• **Assignment**
Restate all of the following data exactly, keeping any images out of the copy.
:: Input for this task ::
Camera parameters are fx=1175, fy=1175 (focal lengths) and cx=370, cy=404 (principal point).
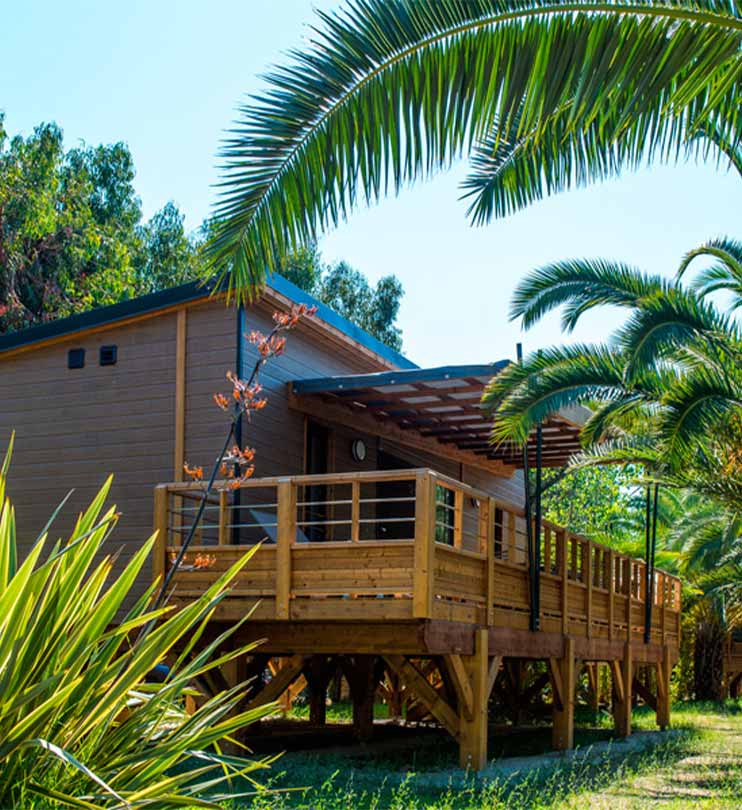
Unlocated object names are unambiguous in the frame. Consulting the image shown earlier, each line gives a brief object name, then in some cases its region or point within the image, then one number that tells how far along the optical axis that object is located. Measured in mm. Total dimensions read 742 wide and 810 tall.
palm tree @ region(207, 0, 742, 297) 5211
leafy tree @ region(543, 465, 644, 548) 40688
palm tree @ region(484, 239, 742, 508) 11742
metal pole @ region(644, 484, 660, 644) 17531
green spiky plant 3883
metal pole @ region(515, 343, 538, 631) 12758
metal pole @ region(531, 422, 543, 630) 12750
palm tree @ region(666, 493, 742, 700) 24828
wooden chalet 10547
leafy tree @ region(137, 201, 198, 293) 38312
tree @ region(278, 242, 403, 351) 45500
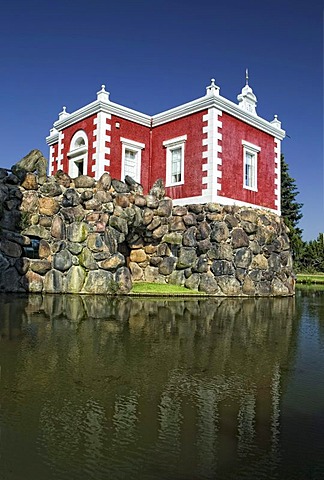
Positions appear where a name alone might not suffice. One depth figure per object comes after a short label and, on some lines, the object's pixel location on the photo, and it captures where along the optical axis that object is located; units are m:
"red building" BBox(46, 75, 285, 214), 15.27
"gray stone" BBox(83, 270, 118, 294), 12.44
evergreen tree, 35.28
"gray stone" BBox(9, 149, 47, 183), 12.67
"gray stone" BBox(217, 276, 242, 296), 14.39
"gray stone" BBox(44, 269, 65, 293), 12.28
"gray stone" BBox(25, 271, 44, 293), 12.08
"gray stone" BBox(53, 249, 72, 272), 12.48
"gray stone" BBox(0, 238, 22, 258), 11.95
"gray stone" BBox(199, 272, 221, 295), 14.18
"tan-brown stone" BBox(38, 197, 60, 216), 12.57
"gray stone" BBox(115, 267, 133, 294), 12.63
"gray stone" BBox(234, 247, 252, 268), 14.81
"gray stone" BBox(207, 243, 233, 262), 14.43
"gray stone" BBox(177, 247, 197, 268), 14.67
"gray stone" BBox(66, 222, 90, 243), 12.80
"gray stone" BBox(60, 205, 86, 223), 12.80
:::
• **Exercise response**
Camera parameters are fx=1175, fy=1175 (focal lengths) and cx=370, cy=404 (principal point).
Unlocated object names are unambiguous in the frame. Consulting the image shown earlier, each line gives a brief object name, then in some cases its region or point within the image, then one number that tells how far along the optical axis that object is located. Measured in mm. Total dimensions read 742 wide and 810 tall.
palm tree @ region(207, 0, 742, 297) 5211
leafy tree @ region(543, 465, 644, 548) 40688
palm tree @ region(484, 239, 742, 508) 11742
metal pole @ region(644, 484, 660, 644) 17531
green spiky plant 3883
metal pole @ region(515, 343, 538, 631) 12758
metal pole @ region(531, 422, 543, 630) 12750
palm tree @ region(666, 493, 742, 700) 24828
wooden chalet 10547
leafy tree @ region(137, 201, 198, 293) 38312
tree @ region(278, 242, 403, 351) 45500
Positions appear where a name alone might not suffice. One depth figure per object comes after a short label and, on some lines, the object's pixel location on the photo, and it captures where along the optical axis that object is located; units are m:
"red building" BBox(46, 75, 285, 214), 15.27
"gray stone" BBox(83, 270, 118, 294), 12.44
evergreen tree, 35.28
"gray stone" BBox(9, 149, 47, 183), 12.67
"gray stone" BBox(217, 276, 242, 296), 14.39
"gray stone" BBox(44, 269, 65, 293), 12.28
"gray stone" BBox(25, 271, 44, 293), 12.08
"gray stone" BBox(53, 249, 72, 272), 12.48
"gray stone" BBox(0, 238, 22, 258), 11.95
"gray stone" BBox(199, 272, 221, 295), 14.18
"tan-brown stone" BBox(38, 197, 60, 216), 12.57
"gray stone" BBox(115, 267, 133, 294), 12.63
"gray stone" BBox(234, 247, 252, 268), 14.81
"gray stone" BBox(207, 243, 233, 262), 14.43
"gray stone" BBox(177, 247, 197, 268), 14.67
"gray stone" BBox(66, 222, 90, 243), 12.80
"gray stone" BBox(60, 205, 86, 223), 12.80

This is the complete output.